Building on a discussion in one of the Australia post-election threads, I checked the data for Presidents, Parties, and Prime Ministers to see if PMs in “Westminster” systems were any less frequently dismissed due to “intra-party” politics than PMs in parliamentary systems overall. To make a long story short, they are (except, apparently, in Australia).
The question came up because Julia Gillard, the current PM of Australia, replaced a co-partisan PM between elections, and Alan noted that her predecessor was the third out of the last ten so replaced. At the time I pointed out that 3 out of 10 was precisely the rate at which PMs in parliamentary systems overall are dismissed by their own parties. More precisely, we found that 30.2% of 354 PMs surveyed left office on account of internal party politics. (The remainder was about evenly split between election defeats and coalition breakdown.) So, Australia seemed “normal,” not a case where PM termination between elections was overly frequent by the comparative yardstick.
But what about compared to similar parliamentary democracies, where majority government is the norm (or at least used to be!)? That is, let’s leave out parliamentary systems where coalitions are the norm, and where perhaps some cases of intra-party conflict are really generated by the tensions of governing in coalition, and not by purely intra-party matters.

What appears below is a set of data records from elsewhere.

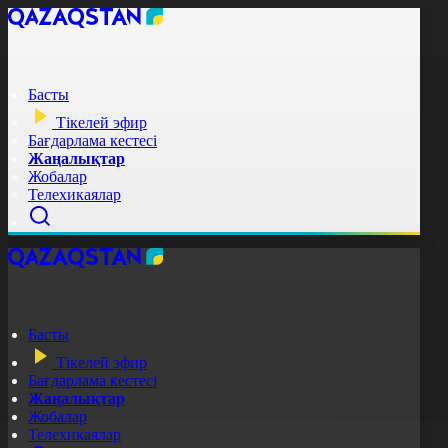
Басты
Тікелей эфир
Бағдарлама кестесі
Жаңалықтар
Жобалар
Телехикаялар
Басты
Тікелей эфир
Бағдарлама кестесі
Жаңалықтар
Жобалар
Телехикаялар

My first look at the data suggested that the rate was not much different in this subset than overall (I found 22 of 78). However, quite a few of these were coded in the detailed data as something like “Intraparty — left office voluntarily.” Now, that is clearly an intra-party replacement, so I am not second-guessing our own data coding! However, there is quite a lot of difference between a party undertaking an inter-electoral leadership change because the former PM decided on his or her own accord to leave, and a challenge to a sitting leader who goes involuntarily.
So let’s look at things again, with cases of “voluntary” departure relegated to a residual category.
Now things look rather different. There are only nine of 78 PMs in Westminster systems who leave for reasons that might be termed intra-party conflict. That’s 11.5%, which I have to agree is a good deal less than 3 of 10!
What about in the non-Westminster cases? We should also remove the “voluntary” departures from this subset. When we do, we are left with about 24% leaving due to intra-party conflict in the entire parliamentary data. In the non-Westminster subset, it’s 28%.
So there you have it. Roughly one eighth of Westminster PMs leave due to intra-party conflict, compared to well over a quarter of non-Westminster PMs. That seems pretty significant. And I thank Alan for prompting me to look deeper at the data!
The countries taken as “Westminster” for the purposes of this exercise, and their own rate of dismissals for intra-party reasons, are:
New Zealand (1/12)***
Sri Lanka (0/10 during its parliamentary regime)
The real question, of course, would be to break down majority vs. coalition (and minority) governments, not Westminster vs. non-Westminster. But the two categories are quite closely aligned.
Obviously, another big difference across parliamentary subtypes is in the percentage of PMs who leave office due to electoral defeat. Elections account for about a third of all parliamentary PM terminations, but 48.1% (38 of 79) in these Westminster systems. Electoral defeat is what we might expect to be the most common mechanism of PM termination in a Westminster system, of course. Just as obviously, inter-party conflict is almost never a cause of PM termination in Westminster systems: just five PMs in India and one in Bangladesh left for such reasons. (Perhaps we could add Whitlam, in Australia, who is coded as an “other” due to his dismissal by the Governor General, but the underlying reason for conflict was his lack of support in the second chamber.)
* This was before Rudd’s forced resignation.
** The Indian case is Desai, who headed the unwieldy (and not very Westminster) anti-Congress coalition that collapsed in 1979.
*** I excluded PMs in the PR era, since 1996. Since then, our dataset has only Shipley, who served out her term. We could add Clark, who also survived to see electoral defeat. The two of them would leave NZ, through 2008, at 1/14.